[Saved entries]
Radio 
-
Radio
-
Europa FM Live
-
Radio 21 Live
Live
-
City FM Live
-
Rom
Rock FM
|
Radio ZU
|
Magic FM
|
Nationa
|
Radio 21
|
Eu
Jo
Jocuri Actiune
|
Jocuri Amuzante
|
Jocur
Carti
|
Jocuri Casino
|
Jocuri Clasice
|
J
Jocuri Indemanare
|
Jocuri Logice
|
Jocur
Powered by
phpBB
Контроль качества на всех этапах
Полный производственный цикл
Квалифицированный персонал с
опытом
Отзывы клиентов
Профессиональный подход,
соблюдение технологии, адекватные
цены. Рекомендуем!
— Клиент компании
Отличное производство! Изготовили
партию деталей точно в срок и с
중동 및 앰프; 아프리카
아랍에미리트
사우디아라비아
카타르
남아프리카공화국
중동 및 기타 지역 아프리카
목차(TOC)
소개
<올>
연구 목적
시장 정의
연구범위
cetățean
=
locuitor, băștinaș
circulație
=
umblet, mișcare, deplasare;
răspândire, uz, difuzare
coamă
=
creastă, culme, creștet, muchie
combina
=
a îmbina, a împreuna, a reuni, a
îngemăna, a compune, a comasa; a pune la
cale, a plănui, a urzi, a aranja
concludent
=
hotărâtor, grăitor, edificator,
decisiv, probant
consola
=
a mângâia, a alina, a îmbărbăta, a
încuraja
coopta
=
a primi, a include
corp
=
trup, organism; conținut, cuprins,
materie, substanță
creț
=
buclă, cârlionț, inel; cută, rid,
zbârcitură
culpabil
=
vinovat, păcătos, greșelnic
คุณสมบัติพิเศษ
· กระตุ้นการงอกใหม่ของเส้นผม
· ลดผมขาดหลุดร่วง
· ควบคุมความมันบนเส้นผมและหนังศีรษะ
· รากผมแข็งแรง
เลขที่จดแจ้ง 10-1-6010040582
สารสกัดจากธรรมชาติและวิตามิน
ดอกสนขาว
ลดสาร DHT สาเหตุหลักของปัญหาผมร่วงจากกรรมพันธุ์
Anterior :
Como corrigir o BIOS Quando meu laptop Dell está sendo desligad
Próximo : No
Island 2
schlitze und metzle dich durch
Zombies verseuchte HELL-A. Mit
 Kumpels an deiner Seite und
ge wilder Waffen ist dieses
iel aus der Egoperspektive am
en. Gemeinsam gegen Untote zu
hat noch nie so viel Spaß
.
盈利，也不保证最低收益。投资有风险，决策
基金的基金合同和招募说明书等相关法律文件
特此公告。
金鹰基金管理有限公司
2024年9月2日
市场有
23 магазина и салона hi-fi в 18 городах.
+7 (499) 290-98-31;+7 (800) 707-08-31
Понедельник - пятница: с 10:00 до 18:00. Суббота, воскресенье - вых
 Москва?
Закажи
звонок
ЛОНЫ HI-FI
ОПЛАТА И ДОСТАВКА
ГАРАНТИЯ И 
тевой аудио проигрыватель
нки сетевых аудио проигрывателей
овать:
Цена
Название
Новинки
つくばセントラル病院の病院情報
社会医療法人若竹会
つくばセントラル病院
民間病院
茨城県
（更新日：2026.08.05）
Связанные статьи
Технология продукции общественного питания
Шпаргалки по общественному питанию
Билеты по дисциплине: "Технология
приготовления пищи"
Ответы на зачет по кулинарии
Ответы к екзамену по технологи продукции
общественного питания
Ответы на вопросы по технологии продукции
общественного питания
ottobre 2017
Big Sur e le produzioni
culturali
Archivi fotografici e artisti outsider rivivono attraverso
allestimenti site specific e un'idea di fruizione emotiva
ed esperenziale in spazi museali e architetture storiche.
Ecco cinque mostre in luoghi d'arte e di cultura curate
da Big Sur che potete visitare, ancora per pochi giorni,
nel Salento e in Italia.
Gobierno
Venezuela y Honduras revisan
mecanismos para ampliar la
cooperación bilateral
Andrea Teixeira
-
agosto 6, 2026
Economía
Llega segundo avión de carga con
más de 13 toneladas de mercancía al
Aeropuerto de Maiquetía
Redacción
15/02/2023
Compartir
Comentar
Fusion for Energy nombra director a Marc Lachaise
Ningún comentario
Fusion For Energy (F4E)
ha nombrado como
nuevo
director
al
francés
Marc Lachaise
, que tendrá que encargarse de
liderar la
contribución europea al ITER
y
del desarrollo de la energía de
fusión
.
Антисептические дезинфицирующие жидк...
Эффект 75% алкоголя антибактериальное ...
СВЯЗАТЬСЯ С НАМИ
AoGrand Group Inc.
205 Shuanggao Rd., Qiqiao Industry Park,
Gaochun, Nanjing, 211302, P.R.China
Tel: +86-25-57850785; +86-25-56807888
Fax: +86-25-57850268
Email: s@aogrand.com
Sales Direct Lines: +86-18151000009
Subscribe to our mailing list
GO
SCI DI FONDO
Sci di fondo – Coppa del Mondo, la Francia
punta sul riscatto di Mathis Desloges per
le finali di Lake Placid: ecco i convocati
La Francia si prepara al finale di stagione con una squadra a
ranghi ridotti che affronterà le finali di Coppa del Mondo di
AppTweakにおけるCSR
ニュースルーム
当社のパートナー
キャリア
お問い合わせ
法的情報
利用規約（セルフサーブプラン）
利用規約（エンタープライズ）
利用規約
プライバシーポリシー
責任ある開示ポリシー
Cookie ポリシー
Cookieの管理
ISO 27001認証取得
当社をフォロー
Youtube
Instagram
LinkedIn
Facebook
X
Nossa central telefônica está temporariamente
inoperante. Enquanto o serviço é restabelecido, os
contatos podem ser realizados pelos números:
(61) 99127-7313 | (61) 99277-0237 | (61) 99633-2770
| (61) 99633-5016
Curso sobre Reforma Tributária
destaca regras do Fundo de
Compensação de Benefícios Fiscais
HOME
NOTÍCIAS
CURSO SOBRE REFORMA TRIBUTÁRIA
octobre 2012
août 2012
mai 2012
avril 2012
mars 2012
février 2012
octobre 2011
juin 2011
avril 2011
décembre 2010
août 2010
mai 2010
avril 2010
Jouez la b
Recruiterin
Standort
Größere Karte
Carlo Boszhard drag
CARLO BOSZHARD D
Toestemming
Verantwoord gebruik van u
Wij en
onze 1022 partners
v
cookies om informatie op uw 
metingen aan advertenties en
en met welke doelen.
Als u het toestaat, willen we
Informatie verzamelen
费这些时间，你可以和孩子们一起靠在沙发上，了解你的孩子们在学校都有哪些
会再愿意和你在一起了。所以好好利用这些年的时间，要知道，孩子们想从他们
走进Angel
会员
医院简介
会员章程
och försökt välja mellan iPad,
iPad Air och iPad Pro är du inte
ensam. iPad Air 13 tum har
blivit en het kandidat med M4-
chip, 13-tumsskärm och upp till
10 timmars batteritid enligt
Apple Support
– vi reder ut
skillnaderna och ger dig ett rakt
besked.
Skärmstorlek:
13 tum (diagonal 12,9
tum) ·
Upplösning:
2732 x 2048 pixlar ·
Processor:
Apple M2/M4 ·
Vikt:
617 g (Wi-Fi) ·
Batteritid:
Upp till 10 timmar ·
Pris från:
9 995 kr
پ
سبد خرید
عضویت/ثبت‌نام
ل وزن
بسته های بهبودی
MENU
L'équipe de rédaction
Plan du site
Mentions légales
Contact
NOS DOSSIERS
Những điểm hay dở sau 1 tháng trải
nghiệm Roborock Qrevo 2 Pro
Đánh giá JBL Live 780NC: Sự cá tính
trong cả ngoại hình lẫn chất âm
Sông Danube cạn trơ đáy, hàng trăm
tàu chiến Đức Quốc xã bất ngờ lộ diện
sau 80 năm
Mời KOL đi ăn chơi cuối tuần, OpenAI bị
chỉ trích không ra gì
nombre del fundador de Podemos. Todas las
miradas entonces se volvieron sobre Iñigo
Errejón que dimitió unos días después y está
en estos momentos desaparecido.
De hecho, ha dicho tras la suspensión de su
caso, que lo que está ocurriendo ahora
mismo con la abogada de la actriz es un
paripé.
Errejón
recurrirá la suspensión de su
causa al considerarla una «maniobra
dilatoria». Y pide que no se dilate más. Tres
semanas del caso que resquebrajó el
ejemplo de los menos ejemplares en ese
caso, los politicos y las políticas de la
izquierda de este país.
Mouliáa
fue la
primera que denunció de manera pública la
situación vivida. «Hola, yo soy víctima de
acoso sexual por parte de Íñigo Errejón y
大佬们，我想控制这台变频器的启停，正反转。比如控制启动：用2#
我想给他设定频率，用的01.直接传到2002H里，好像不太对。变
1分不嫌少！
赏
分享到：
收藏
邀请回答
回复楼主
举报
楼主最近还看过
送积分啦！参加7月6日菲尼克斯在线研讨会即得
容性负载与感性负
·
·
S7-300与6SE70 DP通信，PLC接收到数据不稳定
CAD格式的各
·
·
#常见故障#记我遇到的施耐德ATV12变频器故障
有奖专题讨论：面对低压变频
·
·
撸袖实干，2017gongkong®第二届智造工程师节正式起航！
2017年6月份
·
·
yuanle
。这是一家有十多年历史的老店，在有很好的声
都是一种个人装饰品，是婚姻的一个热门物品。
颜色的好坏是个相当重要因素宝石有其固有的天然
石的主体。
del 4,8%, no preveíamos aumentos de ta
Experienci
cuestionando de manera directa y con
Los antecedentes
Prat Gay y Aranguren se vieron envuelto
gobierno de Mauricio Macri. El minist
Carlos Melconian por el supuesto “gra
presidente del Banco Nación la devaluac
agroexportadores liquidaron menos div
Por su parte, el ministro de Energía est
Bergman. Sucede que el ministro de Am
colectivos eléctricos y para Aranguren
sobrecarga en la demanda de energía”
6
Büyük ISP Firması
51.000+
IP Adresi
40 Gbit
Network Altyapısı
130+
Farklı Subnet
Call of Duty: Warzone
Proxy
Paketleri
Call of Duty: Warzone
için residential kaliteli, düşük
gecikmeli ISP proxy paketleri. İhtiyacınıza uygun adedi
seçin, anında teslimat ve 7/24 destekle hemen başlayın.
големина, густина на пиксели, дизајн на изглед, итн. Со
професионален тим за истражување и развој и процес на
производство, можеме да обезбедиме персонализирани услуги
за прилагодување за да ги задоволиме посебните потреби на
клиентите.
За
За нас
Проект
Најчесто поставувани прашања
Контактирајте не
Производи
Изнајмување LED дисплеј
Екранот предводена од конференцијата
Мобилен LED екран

WHAT IS REQUIRED
Print the lines from the start of the rows through the line containing "цены. Рекомендуем!", with both ends included, and nothing else.

WRITTEN ANSWER
Radio 
-
Radio
-
Europa FM Live
-
Radio 21 Live
Live
-
City FM Live
-
Rom
Rock FM
|
Radio ZU
|
Magic FM
|
Nationa
|
Radio 21
|
Eu
Jo
Jocuri Actiune
|
Jocuri Amuzante
|
Jocur
Carti
|
Jocuri Casino
|
Jocuri Clasice
|
J
Jocuri Indemanare
|
Jocuri Logice
|
Jocur
Powered by
phpBB
Контроль качества на всех этапах
Полный производственный цикл
Квалифицированный персонал с
опытом
Отзывы клиентов
Профессиональный подход,
соблюдение технологии, адекватные
цены. Рекомендуем!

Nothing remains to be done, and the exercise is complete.